Studying space, otherwise known as astronomy, is to study God’s work and thus to contemplate he who created and sustains it.
Here, we notice that the word “creatures” includes “inanimate” or nonliving being. This includes the stars, planets such as Mars, galaxies, asteroids, comets, etc. To approach science well is then to first understand that what is being studied is God’s creation and the order created therein. Br. Guy expresses something similar:
I do get asked about science and religion all the time. It comes with the job. . . . I have a hard time sometimes talking to people about the divide because I’ve never experienced the divide, and I don’t know what they’re talking about. It was the nuns that taught me science back in the sixties.
What may come as a surprise to many is that “astronomy has long featured in Christian theology” and was even an expected subject for the medieval scholar to master prior to philosophical and theological studies. Pope Leo XIII described astronomy as “a very noble science” which investigates “those inanimate creatures” and “heavenly bodies,” “which more than all others proclaim[s] the glory of God” and “raises the spirit of mortals to the contemplation of heavenly events.” Pope Pius XI likewise described astronomy as “a study of the heavens . . . sovereign among the sciences . . . a science one might in all truth say is by its nature religious. . . . From no part of Creation does there arise a more eloquent or stronger invitation to prayer and adoration.” Astronomy has also been involved in the worship of God. Pius XI observes that the stars “announced the coming of God to the earth”: “We have seen his star and have come to worship him,” said the three wise men (Matt. 2:1–2). Additionally, astronomy has been used for help “in the placement of holy temples and in the calculation of the date of Easter.” Fittingly, on the then newly inaugurated Specola (Italian for “observatory”) were inscribed the words “Come let us adore God the Creator.”
Looking up to the stars simply evokes wonder: What is the universe? What is its origin? Why is it beautiful and astonishing? What is our place in the cosmos? Subsequent questions arise that are related and contained within that question: What are we? What is our origin? Why is the universe, which includes us, here rather than not? What is the purpose of our existence? Man responds with what Pope Pius XII calls an “investigative spirit.” The human spirit asks “its infinitesimally small senses to discover the face and history of the immense cosmos.” This response of the human spirit stems from its being rational. The rational soul can and wants to know material truth in its entirety. Pope Benedict XVI states that matter is “legible” and has an “inbuilt ‘mathematics.’” We can therefore study not only “measurable phenomena,” engaging in a cosmography, but also a cosmology where we discern the “visible inner logic of the cosmos.” The rational, human soul hungers for truth. This includes what the cosmos is in its greatest and most fundamental sense—the ultimate and eternal truths. We then desire to know the cosmos not only on the material level, but on the philosophical and theological level as well.
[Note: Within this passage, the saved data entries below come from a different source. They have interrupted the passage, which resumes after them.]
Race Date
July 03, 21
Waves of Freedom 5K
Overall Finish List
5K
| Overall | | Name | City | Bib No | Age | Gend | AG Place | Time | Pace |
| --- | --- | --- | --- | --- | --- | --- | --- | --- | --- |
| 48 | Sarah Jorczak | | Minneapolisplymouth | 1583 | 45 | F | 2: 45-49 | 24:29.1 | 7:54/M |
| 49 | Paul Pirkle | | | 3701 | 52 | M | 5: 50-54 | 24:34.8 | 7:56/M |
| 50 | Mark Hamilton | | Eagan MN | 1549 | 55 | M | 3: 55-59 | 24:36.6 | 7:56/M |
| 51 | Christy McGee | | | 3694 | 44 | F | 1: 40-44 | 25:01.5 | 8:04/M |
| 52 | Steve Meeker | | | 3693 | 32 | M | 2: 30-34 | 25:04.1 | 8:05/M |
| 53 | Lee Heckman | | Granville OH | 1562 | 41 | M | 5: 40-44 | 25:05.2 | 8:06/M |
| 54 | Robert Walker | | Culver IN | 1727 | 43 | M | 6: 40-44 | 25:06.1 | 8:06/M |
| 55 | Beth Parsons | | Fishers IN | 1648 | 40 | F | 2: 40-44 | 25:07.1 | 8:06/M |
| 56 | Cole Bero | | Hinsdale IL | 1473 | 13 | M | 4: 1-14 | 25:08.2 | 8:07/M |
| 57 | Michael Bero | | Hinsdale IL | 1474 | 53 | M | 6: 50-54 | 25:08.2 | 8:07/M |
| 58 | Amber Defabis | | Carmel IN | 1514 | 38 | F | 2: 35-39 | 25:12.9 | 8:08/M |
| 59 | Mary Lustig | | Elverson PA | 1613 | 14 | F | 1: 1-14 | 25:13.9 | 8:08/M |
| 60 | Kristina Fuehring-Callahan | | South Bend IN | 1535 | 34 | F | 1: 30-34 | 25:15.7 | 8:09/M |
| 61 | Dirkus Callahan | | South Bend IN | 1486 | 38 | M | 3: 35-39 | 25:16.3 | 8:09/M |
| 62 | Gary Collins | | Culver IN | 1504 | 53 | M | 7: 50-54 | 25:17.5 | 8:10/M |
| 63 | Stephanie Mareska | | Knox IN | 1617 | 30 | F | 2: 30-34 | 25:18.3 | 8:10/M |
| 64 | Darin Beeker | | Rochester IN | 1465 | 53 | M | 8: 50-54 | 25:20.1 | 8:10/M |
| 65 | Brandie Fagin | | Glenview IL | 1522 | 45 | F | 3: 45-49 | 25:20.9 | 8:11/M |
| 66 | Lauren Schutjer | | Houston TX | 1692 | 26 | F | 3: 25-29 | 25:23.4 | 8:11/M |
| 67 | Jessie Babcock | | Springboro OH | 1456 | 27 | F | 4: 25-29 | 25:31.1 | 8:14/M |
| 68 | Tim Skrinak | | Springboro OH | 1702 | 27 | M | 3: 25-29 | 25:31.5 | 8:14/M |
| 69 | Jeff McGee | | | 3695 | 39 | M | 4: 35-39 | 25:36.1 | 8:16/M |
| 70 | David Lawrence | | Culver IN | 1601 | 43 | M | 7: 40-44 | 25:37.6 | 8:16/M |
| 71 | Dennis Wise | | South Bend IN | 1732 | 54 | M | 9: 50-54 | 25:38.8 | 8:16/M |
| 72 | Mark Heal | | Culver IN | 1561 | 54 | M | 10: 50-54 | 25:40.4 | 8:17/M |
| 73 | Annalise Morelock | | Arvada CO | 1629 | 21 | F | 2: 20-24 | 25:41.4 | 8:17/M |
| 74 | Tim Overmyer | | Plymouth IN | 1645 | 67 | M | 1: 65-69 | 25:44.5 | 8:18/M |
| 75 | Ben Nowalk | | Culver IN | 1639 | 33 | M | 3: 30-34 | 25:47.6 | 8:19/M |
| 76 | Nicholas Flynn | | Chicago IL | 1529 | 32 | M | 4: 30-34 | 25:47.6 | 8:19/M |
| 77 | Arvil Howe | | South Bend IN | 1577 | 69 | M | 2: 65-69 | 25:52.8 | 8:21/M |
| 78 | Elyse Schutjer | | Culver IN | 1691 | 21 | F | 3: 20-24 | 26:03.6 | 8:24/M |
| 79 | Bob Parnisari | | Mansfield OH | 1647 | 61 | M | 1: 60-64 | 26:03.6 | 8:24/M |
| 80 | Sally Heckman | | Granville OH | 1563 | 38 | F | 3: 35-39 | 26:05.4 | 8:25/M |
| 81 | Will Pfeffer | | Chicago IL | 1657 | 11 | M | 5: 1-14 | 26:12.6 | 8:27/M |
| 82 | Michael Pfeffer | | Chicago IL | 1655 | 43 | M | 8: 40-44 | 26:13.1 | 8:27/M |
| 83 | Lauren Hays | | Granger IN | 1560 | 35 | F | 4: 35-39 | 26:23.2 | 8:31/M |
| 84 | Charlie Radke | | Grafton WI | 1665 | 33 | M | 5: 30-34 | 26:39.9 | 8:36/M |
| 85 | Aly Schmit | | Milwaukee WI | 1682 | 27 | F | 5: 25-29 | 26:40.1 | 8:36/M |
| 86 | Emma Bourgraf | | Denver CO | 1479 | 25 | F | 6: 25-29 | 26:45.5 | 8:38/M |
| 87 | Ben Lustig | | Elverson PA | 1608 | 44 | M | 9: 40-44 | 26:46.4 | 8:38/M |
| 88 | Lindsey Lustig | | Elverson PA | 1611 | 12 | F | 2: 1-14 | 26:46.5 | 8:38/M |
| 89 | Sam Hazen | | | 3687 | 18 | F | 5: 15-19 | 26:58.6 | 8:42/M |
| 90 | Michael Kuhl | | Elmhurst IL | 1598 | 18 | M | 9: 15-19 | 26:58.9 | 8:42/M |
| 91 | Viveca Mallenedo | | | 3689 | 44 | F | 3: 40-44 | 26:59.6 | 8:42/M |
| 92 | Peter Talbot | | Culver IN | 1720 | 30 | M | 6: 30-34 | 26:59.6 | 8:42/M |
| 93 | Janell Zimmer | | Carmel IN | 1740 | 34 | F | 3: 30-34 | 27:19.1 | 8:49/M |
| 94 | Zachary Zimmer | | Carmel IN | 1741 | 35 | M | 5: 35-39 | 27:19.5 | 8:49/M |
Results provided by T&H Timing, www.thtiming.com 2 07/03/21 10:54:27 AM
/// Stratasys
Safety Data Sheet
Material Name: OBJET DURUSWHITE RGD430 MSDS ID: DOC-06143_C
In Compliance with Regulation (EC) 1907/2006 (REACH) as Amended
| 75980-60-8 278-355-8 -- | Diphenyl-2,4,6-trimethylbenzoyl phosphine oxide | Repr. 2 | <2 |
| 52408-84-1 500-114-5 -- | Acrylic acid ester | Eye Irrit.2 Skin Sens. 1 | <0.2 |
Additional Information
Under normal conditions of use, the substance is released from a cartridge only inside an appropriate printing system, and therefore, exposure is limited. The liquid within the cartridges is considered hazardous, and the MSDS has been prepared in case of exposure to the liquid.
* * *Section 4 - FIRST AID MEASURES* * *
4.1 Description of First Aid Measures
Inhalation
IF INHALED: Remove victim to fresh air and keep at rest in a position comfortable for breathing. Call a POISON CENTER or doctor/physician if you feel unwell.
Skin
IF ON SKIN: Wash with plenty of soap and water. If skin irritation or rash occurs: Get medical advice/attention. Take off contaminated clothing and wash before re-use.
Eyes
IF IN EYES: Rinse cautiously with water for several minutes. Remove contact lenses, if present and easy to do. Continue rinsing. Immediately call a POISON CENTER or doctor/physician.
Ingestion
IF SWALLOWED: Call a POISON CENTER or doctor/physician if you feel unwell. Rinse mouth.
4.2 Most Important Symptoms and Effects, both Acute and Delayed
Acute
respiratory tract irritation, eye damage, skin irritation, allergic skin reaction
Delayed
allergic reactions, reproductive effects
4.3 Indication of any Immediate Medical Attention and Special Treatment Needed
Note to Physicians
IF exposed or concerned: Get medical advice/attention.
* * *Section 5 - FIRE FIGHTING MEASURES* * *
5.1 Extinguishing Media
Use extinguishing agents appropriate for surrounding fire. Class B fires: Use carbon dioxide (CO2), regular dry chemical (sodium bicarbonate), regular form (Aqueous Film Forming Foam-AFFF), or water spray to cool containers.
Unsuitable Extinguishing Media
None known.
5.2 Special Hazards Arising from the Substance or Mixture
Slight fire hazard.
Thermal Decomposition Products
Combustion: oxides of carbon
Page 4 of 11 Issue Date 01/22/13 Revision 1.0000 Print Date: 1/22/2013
Benedict XVI quotes John Paul II, “Scientific truth, which is itself a participation in divine Truth, can help philosophy and theology to understand ever more fully the human person and God’s Revelation about man, a Revelation that is completed and perfected in Jesus Christ.” John Paul II calls us to a “dynamic relationship between theology and science” where each is preserved in integrity, “[drawing] the other into a wider world, a world in which both can flourish.” This relation prevents “a fragmented vision of the world”—theology from becoming a “pseudo-science” and science from becoming “an unconscious theology.” With John Paul II, Benedict XVI looks to Christ and toward the unified vision of the cosmos that includes the physical, metaphysical, and theological:
The Son of man himself epitomizes the earth and Heaven, the Creation and the Creator, the flesh and the Spirit. He is the centre of the cosmos and of history, for in him the Author and his work are united without being confused with each other.
Let us end with Br. Guy’s words on the Catholic basis for doing science:
There is a real universe. It follows laws. It’s worth the effort to learn those laws. We are created creatures, and nature and creation is where we find God (cf. Rom. 1:20). You do science so that you can see the Glory of God, the Creator. . . . We do science as a way of being human.
We look up to the heavens to know creation in its goodness—to know who we are and who God is.
1 Vatican Observatory, The Heavens Proclaim: Astronomy and the Vatican, ed. Br. Guy J. Consolmagno (Our Sunday Visitor, 2009), 213.